On 2013’s Nepenthe, the relatively lo-fi production of her debut was subtly sidelined in favour of a less airy, less fragile, paradoxically deeper sound. There was even the occasional decipherable lyric among the ethereal, wordless vocalising. 2016’s Will saw the trend continue with greater electronic representation and a discreet foregrounding of new sonic elements. New album Healing Is A Miracle is her most evolved and ambitious album yet (and first released on the Ninja Tune label) and also sees her work with a trio of similarly disposed artists to elevate it to a higher level. The title comes from Barwick finding amazement in some of life’s often overlooked details, specifically the human body’s ability for self-healing and these humble, self-contained ideas feel curiously well-matched to her music.
Inspirit is a traditional Barwick album opener in many ways, minimal yet cathedral-like and evoking imagery of clouds parting for oncoming beams of light. Mary Lattimore contributes harp to Oh, Memory, dispersing it over the track like a fine, iridescent powder. Barwick’s association with Jónsi dates back to when she visited Iceland to record Nepenthe and on In Light their vocals soar and flit, combining to stunning effect. It’s like watching distant musical siblings being reunited after years of being apart, as emotional floodgates are opened. Even more remarkable are the quasi-mechanical cycles that softly crunch away in the background.
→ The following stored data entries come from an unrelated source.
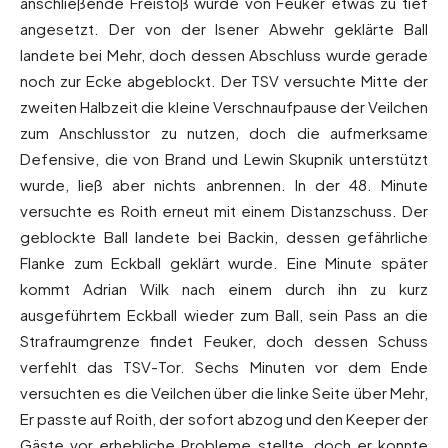
anschließende Freistoß wurde von Feuker etwas zu tief
angesetzt. Der von der Isener Abwehr geklärte Ball
landete bei Mehr, doch dessen Abschluss wurde gerade
noch zur Ecke abgeblockt. Der TSV versuchte Mitte der
zweiten Halbzeit die kleine Verschnaufpause der Veilchen
zum Anschlusstor zu nutzen, doch die aufmerksame
Defensive, die von Brand und Lewin Skupnik unterstützt
wurde, ließ aber nichts anbrennen. In der 48. Minute
versuchte es Roith erneut mit einem Distanzschuss. Der
geblockte Ball landete bei Backin, dessen gefährliche
Flanke zum Eckball geklärt wurde. Eine Minute später
kommt Adrian Wilk nach einem durch ihn zu kurz
ausgeführtem Eckball wieder zum Ball, sein Pass an die
Strafraumgrenze findet Feuker, doch dessen Schuss
verfehlt das TSV-Tor. Sechs Minuten vor dem Ende
versuchten es die Veilchen über die linke Seite über Mehr,
Er passte auf Roith, der sofort abzog und den Keeper der
Gäste vor erhebliche Probleme stellte, doch er konnte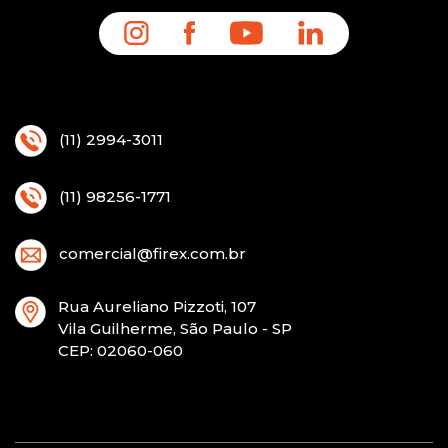
(11) 2994-3011
(11) 98256-1771
comercial@firex.com.br
Rua Aureliano Pizzoti, 107
Vila Guilherme, São Paulo - SP
CEP
: 02060-060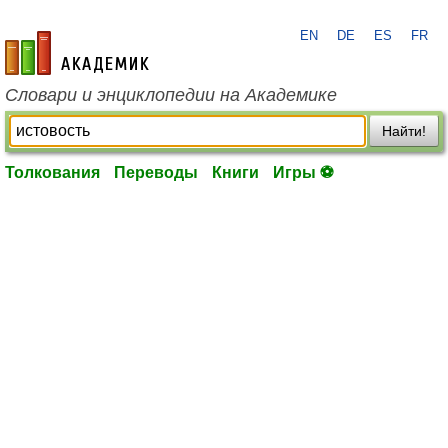
EN
DE
ES
FR
academic.ru
Словари и энциклопедии на Академике
Найти!
Толкования
Переводы
Книги
Игры ⚽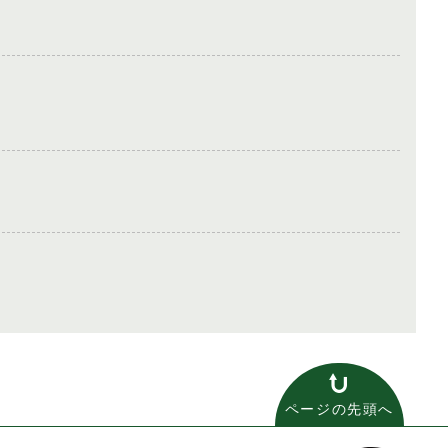
ページの先頭へ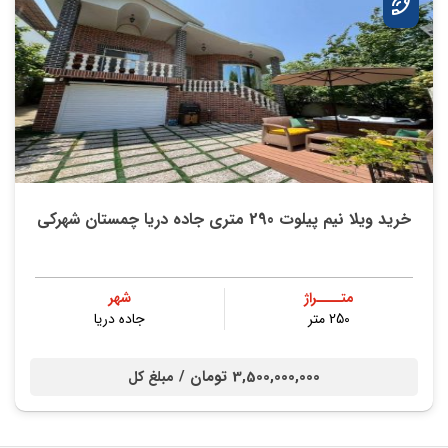
خرید ویلا نیم پیلوت 290 متری جاده دریا چمستان شهرکی
متــــراژ
شهر
250 متر
جاده دریا
3,500,000,000 تومان /
مبلغ کل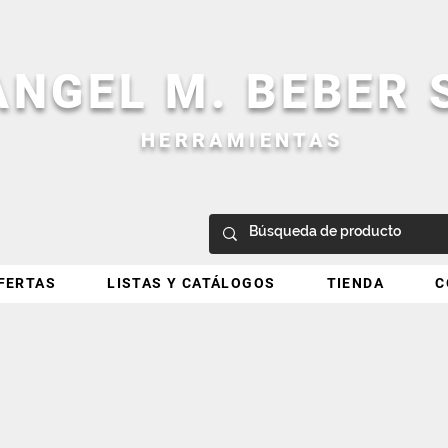
ANGEL M. BEBER
HERRAMIENTAS
FERTAS
LISTAS Y CATÁLOGOS
TIENDA
C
Safe is the album’s wonder-inspiring centrepiece, very much the stop-you-in-your-tracks moment. A feeling of cleansing purity settles over the piece as Barwick’s repeated vocal gradually grows, transitions and fades. It feels like the sound of psychological slates being erased, like experiencing the feeling of comfort that comes with returning to familiar surroundings. Elsewhere, the title track manages to recall both the watery sadness of Grouper and the emotive humanity of Eluvium. Flowers meanwhile pits wavering electronic foundations against her skybound vocals, resulting in an unexpected dark tension. Wishing Well offers restorative calm however before she combines with fellow Los Angeles resident Nosaj Thing on closing track Nod.
Healing Is A Miracle is the sound of an artist gently and creatively exploring new ways to progress her music without sacrificing any of the crystalline, deceptively powerful identity she’s built up over the years. Barwick’s music has always had a strong healing element to it but, arguably at the very moment where we need it most, she has delivered her most soothing and assuaging set of songs to date, music to help re-establish personal harmony and emotional equilibrium.